Presence of two isolated H-type TEFs is an extremely rare condition, but has been reported in previous studies. In such cases, some surgeons repaired both fistulas simultaneously in one operation [15], the challenging we face with it in developing countries. Surgery is infact the main treatment [3], with the success rate depending on the skills and pre-operative identification of the fistula level [15]. Hence, most pediatric surgeons use rigid bronchoscopy before selecting the surgical approach [16]. The survival rate after surgical therapy has been reported to range from 70 to 100% [2]. In addition, post-operative complications included vocal cord dysfunction due to recurrent laryngeal nerve palsy and respiratory difficulty requiring tracheostomy [1, 2]. Cuesta et al. investigated the course of diagnosis and treatment of three cases of H-type TEF that had been diagnosed in the first 30 days of their lives. Two of these patients were evaluated via Video Fluoroscopic Swallowing Study (VFSS) and the diagnosis was confirmed by rigid tracheobronchoscopy. After the surgical operations, the patients were hospitalized in intensive care units for 7 days. Surgical complication was reported in one patient who developed pneumothorax because of partial suture rupture. All patients were followed up for 3 months to 2 years, revealing no symptom recurrence and normal feeding and growth [3].

Mattei conducted a study on a newborn with double H-type TEF presented with coughing in every feeding. Operation was considered after contrast esophagogram revealed a single TEF. Rigid bronchoscopy through operation also identified another fistula in the more proximal part of the trachea. Surgical repair was done through thoracotomy and each fistula was repaired using a 4F Fogarty balloon catheter. On the seventh day of operation, an esophagogram confirmed no evidence of leakage from each repair and the patient recovered dramatically [16].

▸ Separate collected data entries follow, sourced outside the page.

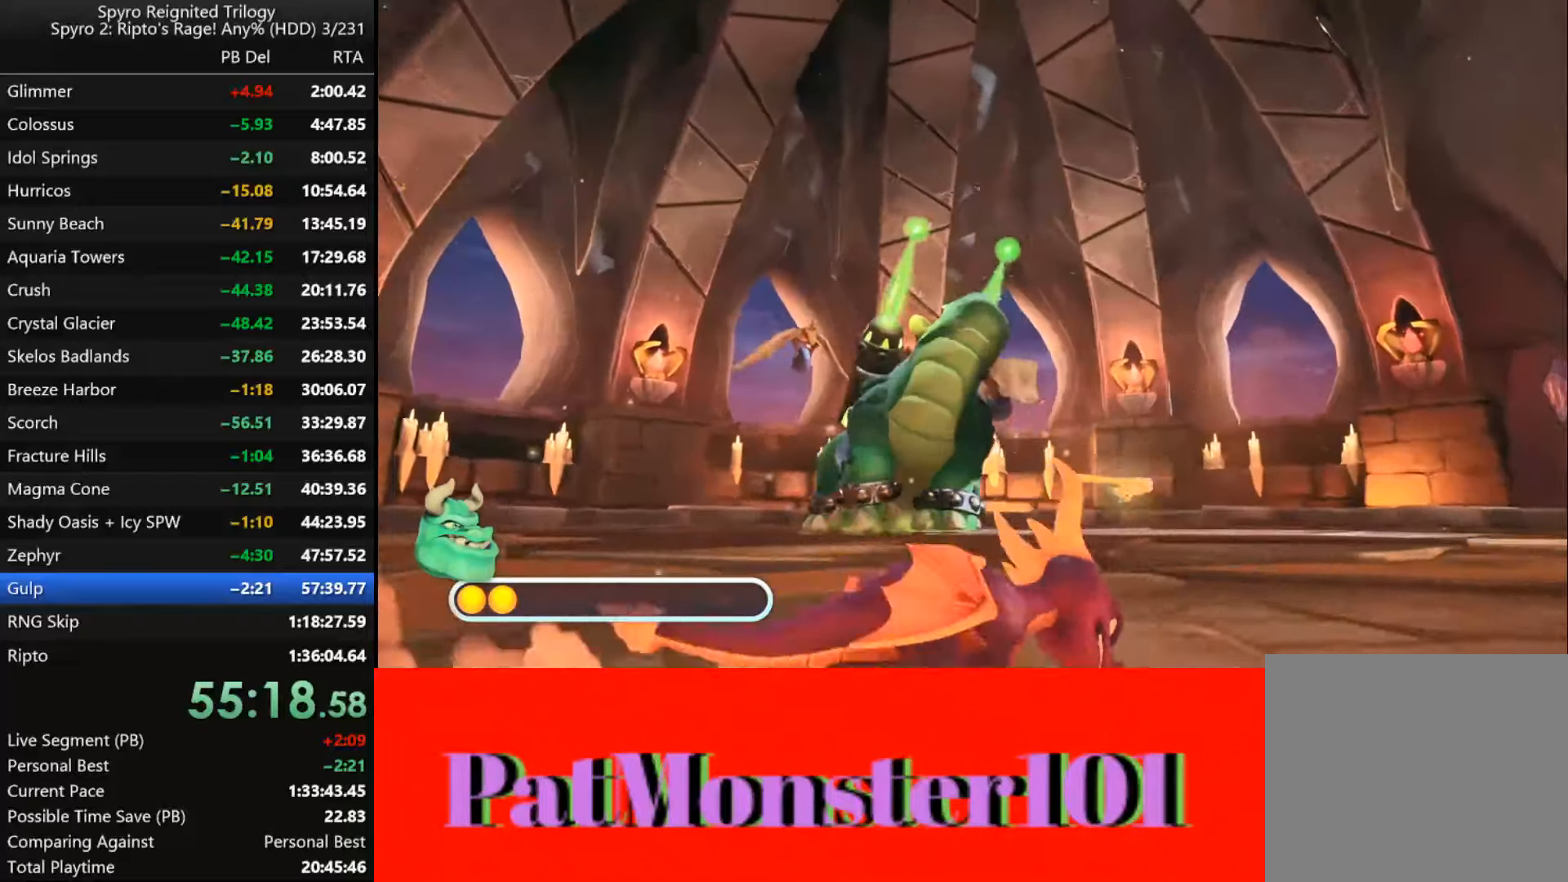
{"buttons": ["SQUARE"], "left_stick": "left", "right_stick": "center", "events": [[334, "left_stick", "up-left"], [450, "left_stick", "left"]]}
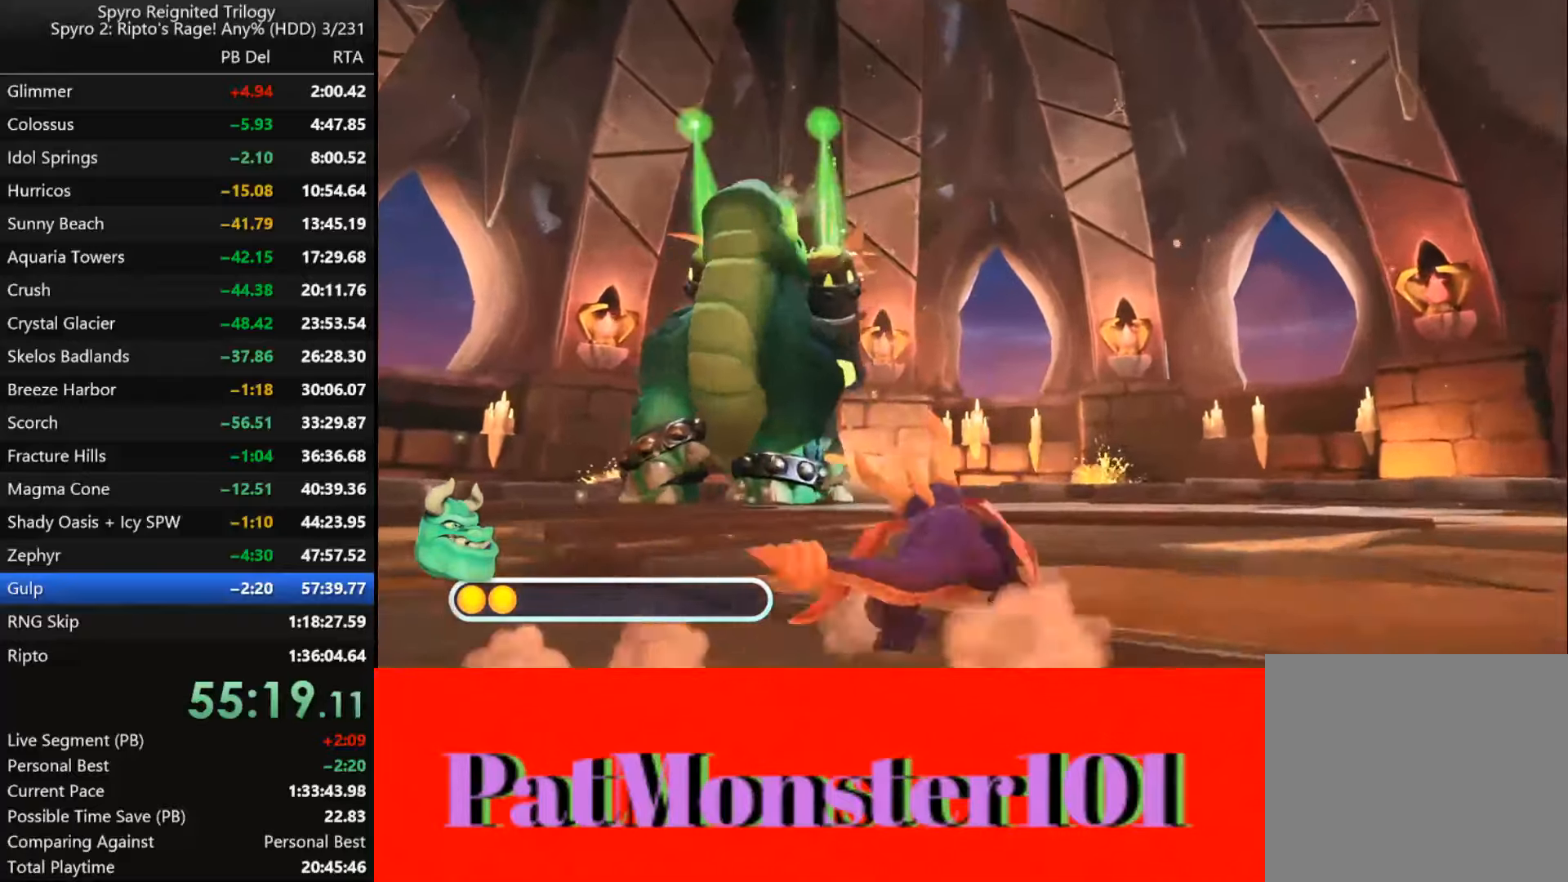
{"buttons": ["SQUARE"], "left_stick": "left", "right_stick": "center", "events": []}
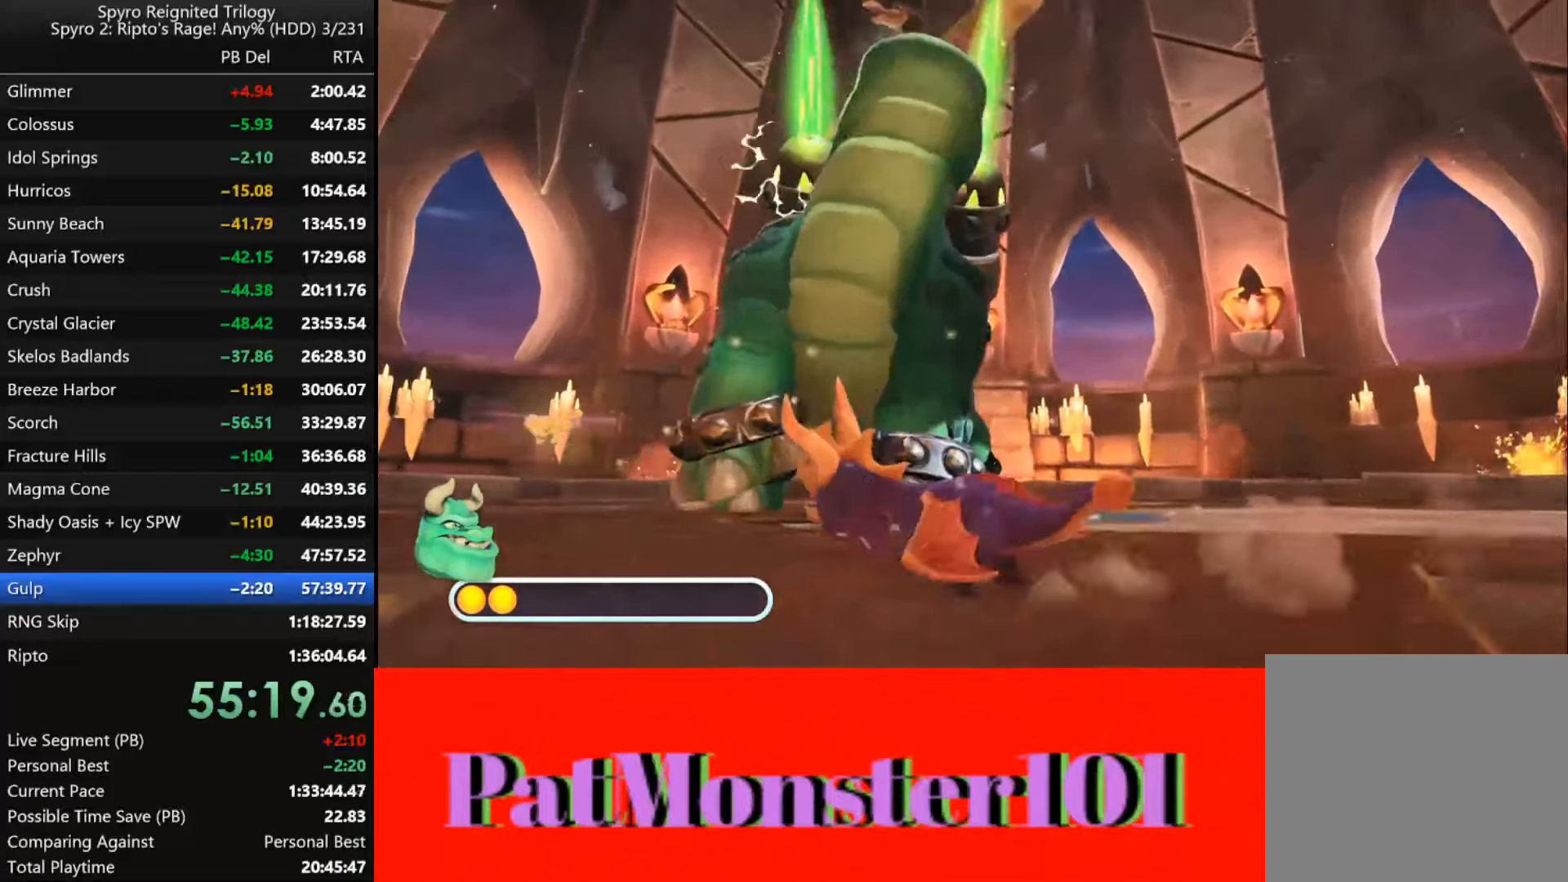
{"buttons": ["SQUARE"], "left_stick": "down-left", "right_stick": "center", "events": [[200, "left_stick", "down-left"]]}
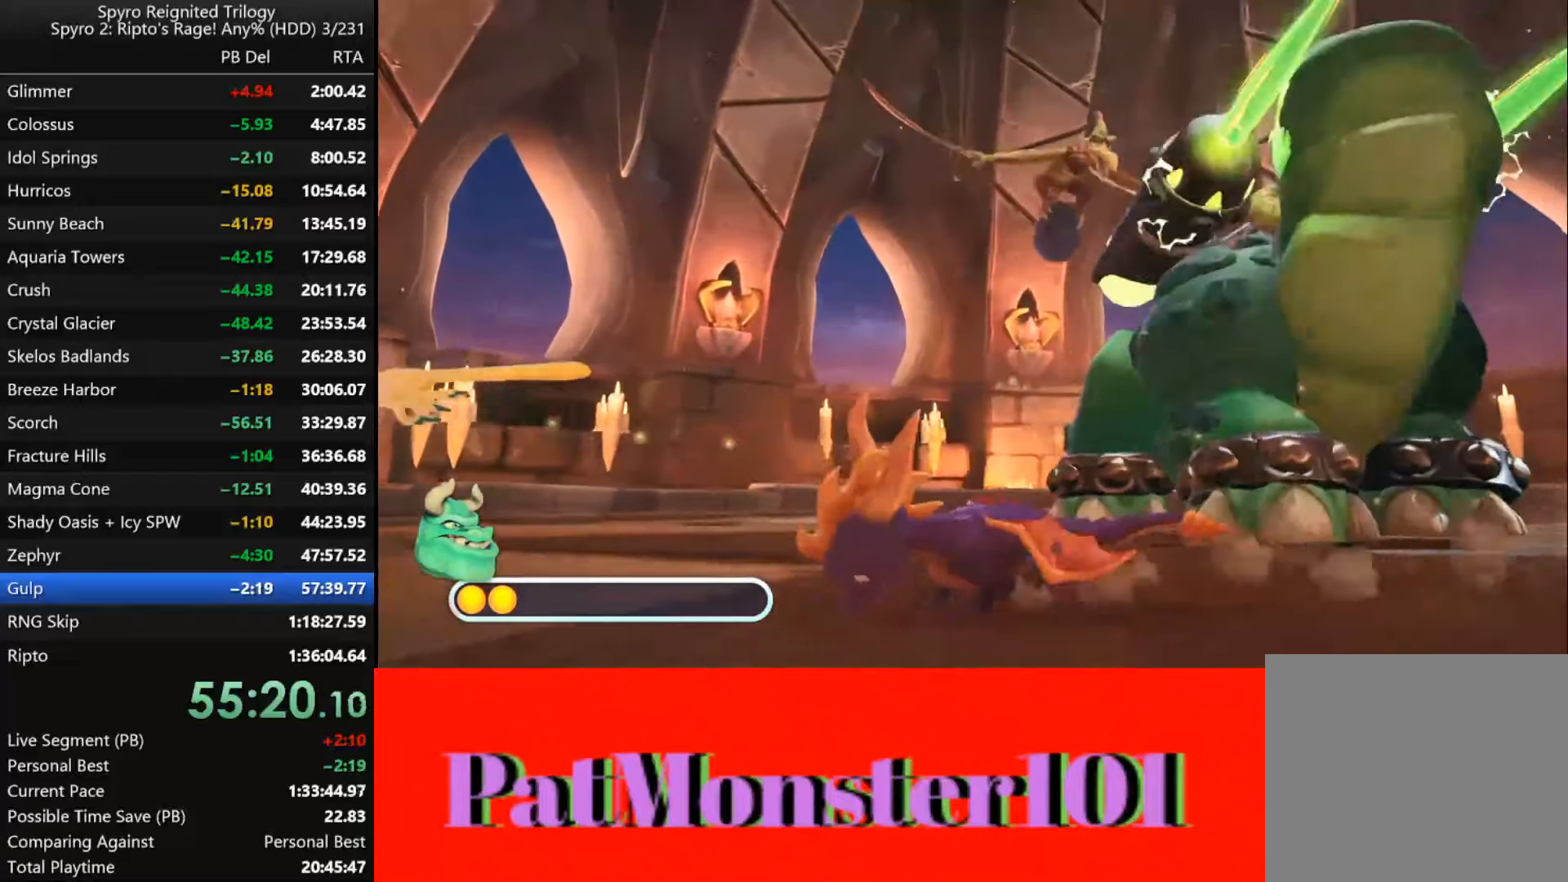
{"buttons": ["SQUARE"], "left_stick": "right", "right_stick": "center", "events": [[100, "left_stick", "down"], [200, "left_stick", "down-right"], [484, "left_stick", "right"]]}
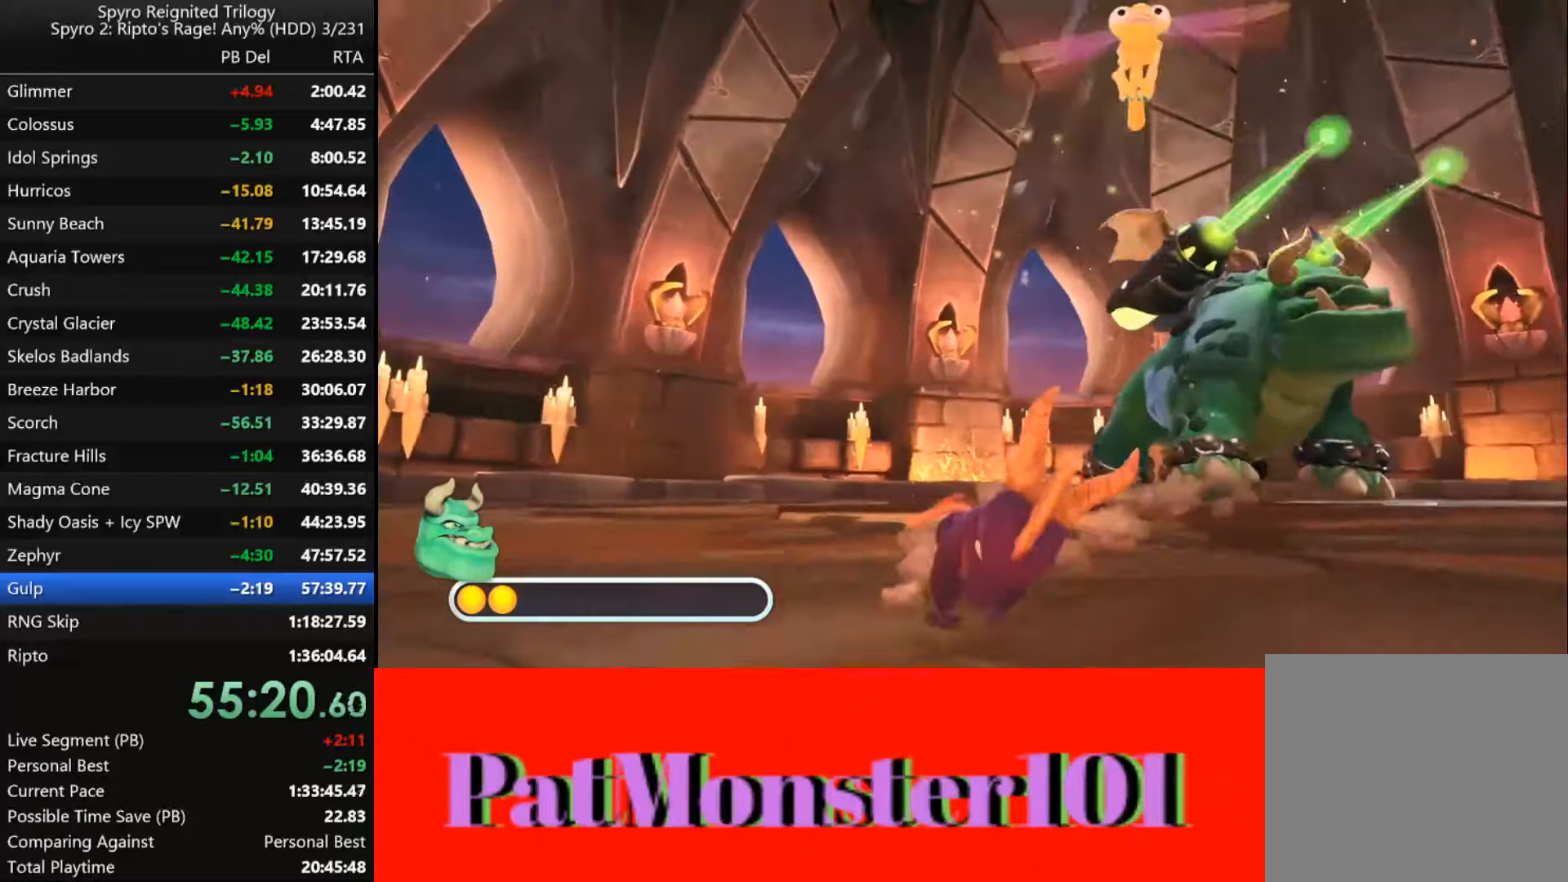
{"buttons": ["SQUARE"], "left_stick": "up-right", "right_stick": "center", "events": [[384, "left_stick", "up-right"]]}
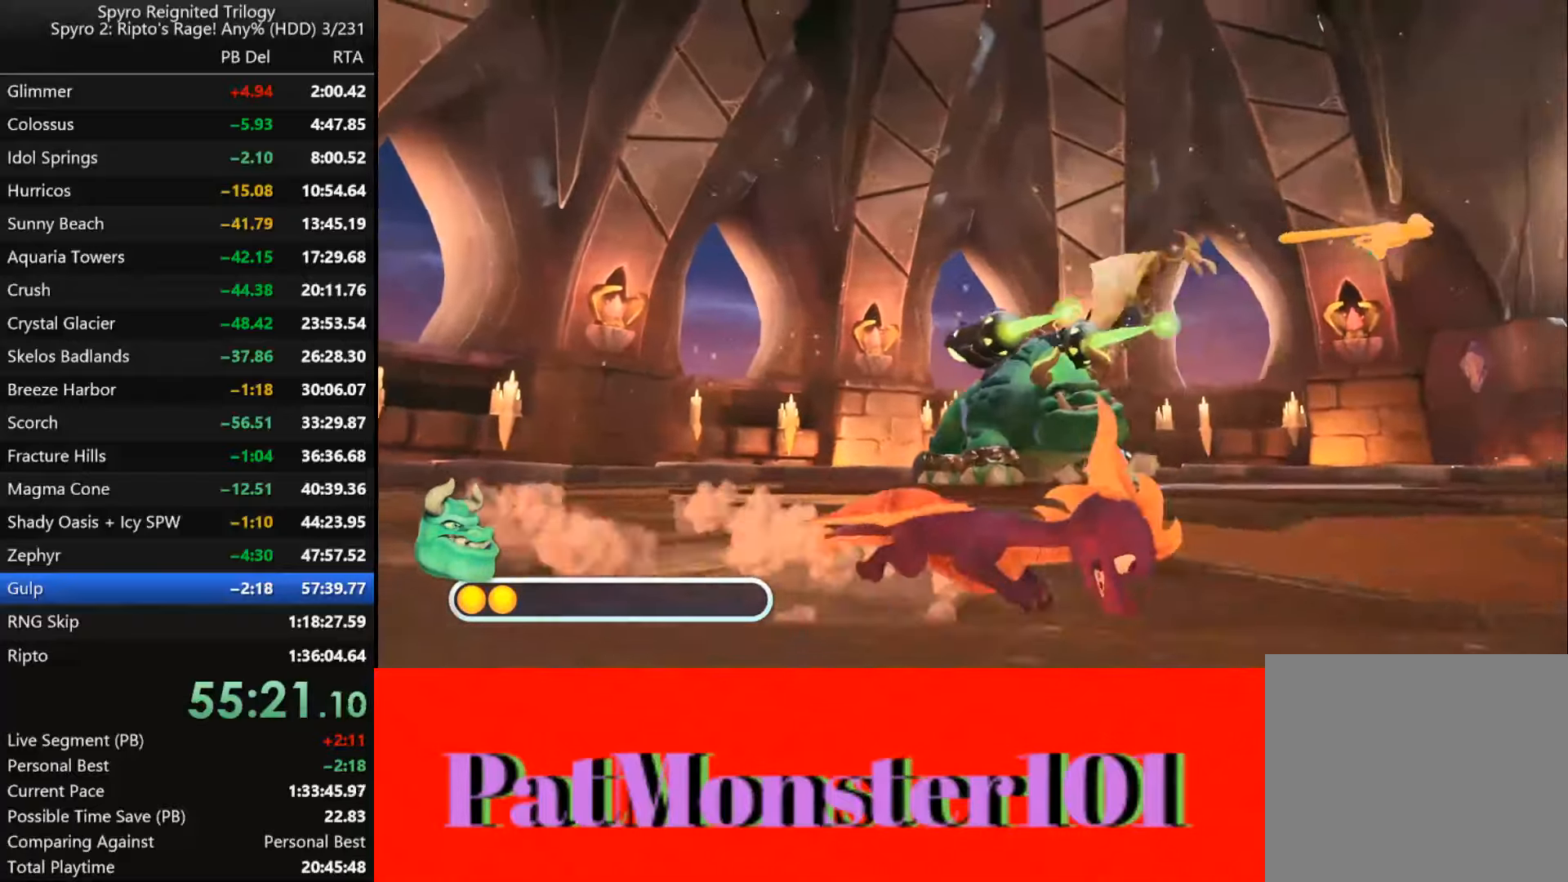
{"buttons": ["SQUARE"], "left_stick": "up", "right_stick": "center", "events": [[233, "left_stick", "up"]]}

In the present cases with double H-type TEFs, both fistulas were repaired simultaneously in a surgery thorough a cervical incision. The success of the operations was confirmed by tracheobronchoscopy, but one of the patients deteriorated 12 days after the surgery, developing to sepsis and expired unfortunately. However, increasing awareness about the possibility of the presence of a second fistula in the context of H-type TEF is very important among physicians. The issue that, along with the presence of skilled surgeon, is one of the challenges of many developing countries.

Conclusion

Double H-type tracheoesophageal fistula is a rare type of congenital esophageal anomalies that presents with non-specific signs and symptoms in infants and may be associated with other congenital tracheaesophageal anomalies. This anomaly can be repaired through surgical intervention with high surveillance, but accompanying abnormalities can affect the prognosis.